- Wellborn, Texas Location within Texas Wellborn, Texas Location within the United States
- Coordinates: 30°32′07″N 96°18′06″W﻿ / ﻿30.53528°N 96.30167°W
- Country: United States
- State: Texas
- County: Brazos
- Elevation: 325 ft (99 m)
- Time zone: UTC-6 (Central (CST))
- • Summer (DST): UTC-5 (CDT)
- Area code: 979
- GNIS feature ID: 1371029

= Wellborn, Texas =

Wellborn (locally pronounced WELL-burn) is an unincorporated community in Brazos County, Texas, United States. According to the Handbook of Texas, the community had an estimated population of 100 in 2000. It is part of the Bryan-College Station Metropolitan Statistical Area.

==Geography==
Wellborn is located along FM 2154 (Wellborn Road) on the Southern Pacific Railroad, approximately four miles south of College Station and eight miles northwest of Millican in southern Brazos County.

==History==
The community came into existence in 1867 as a construction camp on the Houston and Texas Central Railroad and was a part of the northeastern corner of a land grant given to A.M. McMahon. The first store, cotton gin, and lumberyard were established by John and Thomas Royder of the Rock Prairie community. The town's name has been attributed to a well at the construction camp, a foreman named E.W. Wellborn, or a landowner named W.W. Wilburn.

In 1867, a post office opened in the community under the name Wellborn Station. Three years later, the name was shortened to Wellborn. By the mid-1880s, Wellborn had developed into a shipping point for cattle and had a population of approximately 50. In 1885, Wellborn had two churches, a gristmill, a cotton gin, and 50 residents. It was home to 400 people by 1910. Soon after, Wellborn went into decline. The number of inhabitants hit a low of 40 in 1950, partly due to the rise of nearby College Station and Bryan. An estimated 100 people lived in Wellborn as of the late 1980s. Twenty businesses as well as a community center and water utilities were operational in 1990. The population hovered around 100 throughout the 1990s and into 2000. In 2001, a new water tower was built in Wellborn.

Although Wellborn is unincorporated, it has a post office, with the ZIP code of 77881. The Wellborn Cemetery, which dates back to the early 1870s, is designated a state historic landmark. In 2009, the Citizens for Wellborn Committee was founded as a non-profit group to explore incorporation. Because Wellborn lies in the extraterritorial jurisdiction of College Station, the city council of College Station must grant permission to the Wellborigines for them to exercise their right to vote.

Citizens of Wellborn have fought with the city of College Station to protect itself from being incorporated into the city; the College Station City Council voted 5-2 to annex Wellborn and incorporate it into the city on April 14, 2011.

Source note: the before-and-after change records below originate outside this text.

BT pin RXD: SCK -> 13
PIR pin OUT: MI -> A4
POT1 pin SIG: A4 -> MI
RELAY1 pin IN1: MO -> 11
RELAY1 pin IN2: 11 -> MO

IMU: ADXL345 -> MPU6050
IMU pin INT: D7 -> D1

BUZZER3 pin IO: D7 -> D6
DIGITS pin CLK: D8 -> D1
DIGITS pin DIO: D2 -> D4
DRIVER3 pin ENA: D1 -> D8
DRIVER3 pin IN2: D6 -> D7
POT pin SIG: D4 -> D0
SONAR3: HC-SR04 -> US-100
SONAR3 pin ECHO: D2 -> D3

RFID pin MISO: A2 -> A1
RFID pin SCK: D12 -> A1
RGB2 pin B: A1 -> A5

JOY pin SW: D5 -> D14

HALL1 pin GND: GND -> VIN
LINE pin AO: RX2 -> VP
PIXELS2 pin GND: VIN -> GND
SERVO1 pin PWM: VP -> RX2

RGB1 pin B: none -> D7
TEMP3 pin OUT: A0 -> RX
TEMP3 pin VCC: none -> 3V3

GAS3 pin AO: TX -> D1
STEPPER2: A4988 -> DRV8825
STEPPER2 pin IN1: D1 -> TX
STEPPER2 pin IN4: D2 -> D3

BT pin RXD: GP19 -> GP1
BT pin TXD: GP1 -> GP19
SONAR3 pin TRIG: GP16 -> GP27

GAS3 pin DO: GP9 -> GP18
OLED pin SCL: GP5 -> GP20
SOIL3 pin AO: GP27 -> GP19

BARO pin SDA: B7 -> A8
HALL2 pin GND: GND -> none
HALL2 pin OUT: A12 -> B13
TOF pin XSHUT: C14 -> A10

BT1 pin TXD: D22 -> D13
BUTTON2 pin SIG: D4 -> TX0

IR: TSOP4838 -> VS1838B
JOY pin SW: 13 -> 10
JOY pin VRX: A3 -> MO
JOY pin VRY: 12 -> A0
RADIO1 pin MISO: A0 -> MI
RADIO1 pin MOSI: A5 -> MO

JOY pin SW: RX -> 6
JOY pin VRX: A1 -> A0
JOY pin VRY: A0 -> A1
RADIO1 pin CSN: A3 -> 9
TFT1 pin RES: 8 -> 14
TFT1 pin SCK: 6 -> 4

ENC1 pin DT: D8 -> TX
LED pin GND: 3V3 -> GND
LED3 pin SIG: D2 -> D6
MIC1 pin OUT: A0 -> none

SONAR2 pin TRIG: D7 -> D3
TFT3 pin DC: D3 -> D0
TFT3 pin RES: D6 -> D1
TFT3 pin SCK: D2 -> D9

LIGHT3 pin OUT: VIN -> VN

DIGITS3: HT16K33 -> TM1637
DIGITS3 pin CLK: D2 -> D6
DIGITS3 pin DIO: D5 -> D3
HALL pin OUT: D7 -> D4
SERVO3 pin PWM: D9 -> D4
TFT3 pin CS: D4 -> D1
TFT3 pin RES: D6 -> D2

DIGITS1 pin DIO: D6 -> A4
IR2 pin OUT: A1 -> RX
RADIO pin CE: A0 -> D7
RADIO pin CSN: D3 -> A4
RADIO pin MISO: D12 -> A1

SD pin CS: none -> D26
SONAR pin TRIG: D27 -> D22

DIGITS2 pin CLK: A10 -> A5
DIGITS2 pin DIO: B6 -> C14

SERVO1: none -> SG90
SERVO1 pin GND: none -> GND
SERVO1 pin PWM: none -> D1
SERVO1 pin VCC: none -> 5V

On April 30, 2007, the second episode of Diners, Drive-Ins and Dives was filmed at the Hullabaloo Diner in Wellborn.

==Education==
Public education in the community of Wellborn is provided by the College Station Independent School District (CSISD). Zoned campuses include Greens Prairie Elementary (Grades PK-4), Pecan Trail Intermediate (Grades 5-6), Wellborn Middle (Grades 7-8), and A&M Consolidated High (Grades 9-12).

Wellborn had its own school in 1885. In the 1904-1905 school year, it had one teacher and 44 students.

Reveille VII, a mascot for Texas A&M University, retired at the age of seven in 2008 and lived with the couple Paul and Tina Gardner in Wellborn.